The Yomiuri Shimbun
The government has started making arrangements for Prime Minister Naoto Kan to announce Japan's intention to join the Hague Convention on the Civil Aspects of International Child Abduction at the Group of Eight summit in Deauville, France, on May 26-27.
The Democratic Party of Japan agreed at a meeting of its foreign department on Wednesday to draw up necessary bills for joining the convention. A formal decision on the bills will be made at an upcoming executive meeting of the DPJ Policy Research Committee.
Once the decision is formalized, the government will finalize Japan's intention to join the convention at a ministerial-level meeting. The policy is expected to be approved at a Cabinet meeting on May 20 at the earliest.
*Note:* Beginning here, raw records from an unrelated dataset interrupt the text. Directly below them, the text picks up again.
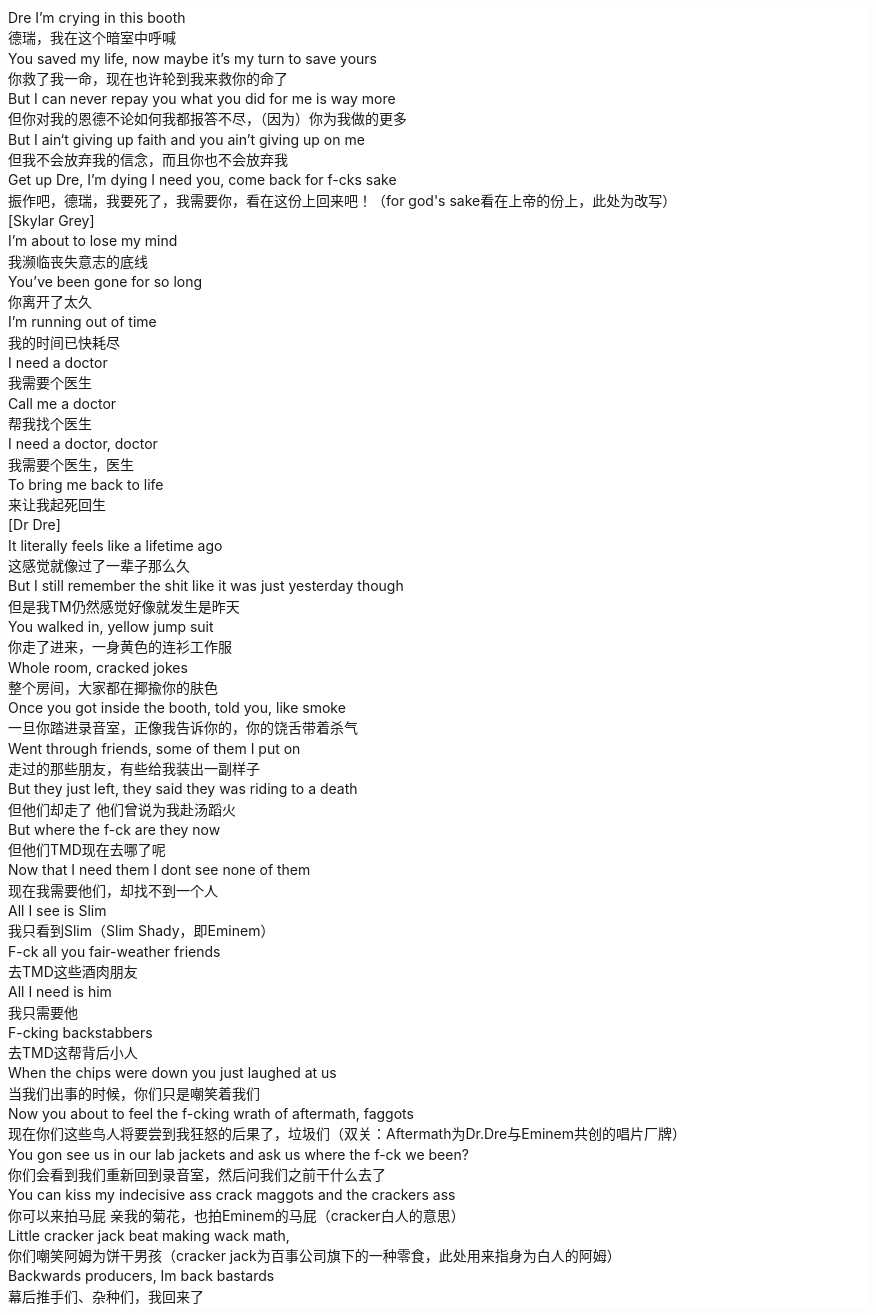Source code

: Dre I’m crying in this booth  
德瑞，我在这个暗室中呼喊  
You saved my life, now maybe it’s my turn to save yours  
你救了我一命，现在也许轮到我来救你的命了  
But I can never repay you what you did for me is way more  
但你对我的恩德不论如何我都报答不尽，（因为）你为我做的更多  
But I ain‘t giving up faith and you ain’t giving up on me  
但我不会放弃我的信念，而且你也不会放弃我  
Get up Dre, I’m dying I need you, come back for f-cks sake  
振作吧，德瑞，我要死了，我需要你，看在这份上回来吧！（for god's sake看在上帝的份上，此处为改写）  
[Skylar Grey]  
I’m about to lose my mind  
我濒临丧失意志的底线  
You’ve been gone for so long  
你离开了太久  
I’m running out of time  
我的时间已快耗尽  
I need a doctor  
我需要个医生  
Call me a doctor  
帮我找个医生  
I need a doctor, doctor  
我需要个医生，医生  
To bring me back to life  
来让我起死回生  
[Dr Dre]  
It literally feels like a lifetime ago  
这感觉就像过了一辈子那么久  
But I still remember the shit like it was just yesterday though  
但是我TM仍然感觉好像就发生是昨天  
You walked in, yellow jump suit  
你走了进来，一身黄色的连衫工作服  
Whole room, cracked jokes  
整个房间，大家都在揶揄你的肤色  
Once you got inside the booth, told you, like smoke  
一旦你踏进录音室，正像我告诉你的，你的饶舌带着杀气  
Went through friends, some of them I put on  
走过的那些朋友，有些给我装出一副样子  
But they just left, they said they was riding to a death  
但他们却走了 他们曾说为我赴汤蹈火  
But where the f-ck are they now  
但他们TMD现在去哪了呢  
Now that I need them I dont see none of them  
现在我需要他们，却找不到一个人  
All I see is Slim  
我只看到Slim（Slim Shady，即Eminem）  
F-ck all you fair-weather friends  
去TMD这些酒肉朋友  
All I need is him  
我只需要他  
F-cking backstabbers  
去TMD这帮背后小人  
When the chips were down you just laughed at us  
当我们出事的时候，你们只是嘲笑着我们  
Now you about to feel the f-cking wrath of aftermath, faggots  
现在你们这些鸟人将要尝到我狂怒的后果了，垃圾们（双关：Aftermath为Dr.Dre与Eminem共创的唱片厂牌）  
You gon see us in our lab jackets and ask us where the f-ck we been?  
你们会看到我们重新回到录音室，然后问我们之前干什么去了  
You can kiss my indecisive ass crack maggots and the crackers ass  
你可以来拍马屁 亲我的菊花，也拍Eminem的马屁（cracker白人的意思）  
Little cracker jack beat making wack math,  
你们嘲笑阿姆为饼干男孩（cracker jack为百事公司旗下的一种零食，此处用来指身为白人的阿姆）  
Backwards producers, Im back bastards  
幕后推手们、杂种们，我回来了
Under the convention, the taking of a child by a parent in a failed international marriage to another country without the other parent's consent is regarded as abduction.
The convention provides for the prompt return of such children to the country of their habitual residence and protects parental access rights.
Earlier this month, a court in Nashville, Tenn., ordered a Japanese woman who has taken her two children to Japan pay compensation of 6.1 million dollars (490 million yen) to her former husband, a U.S. citizen.
Since the woman took her son and daughter to Japan in 2009, she has not returned to the United States.
State judicial authorities gave the man full custody of the children and issued an arrest warrant for his former wife. However, the court ruling has no validity in this nation as Japan has not signed the Hague Convention.
Similar cases in which Japanese women have refused to let their former husbands see their children have made headlines around the world.
In February, ambassadors of 10 nations, including the United States and France, and the European Union asked the government to sign the convention. More than 80 countries are signatories to the convention.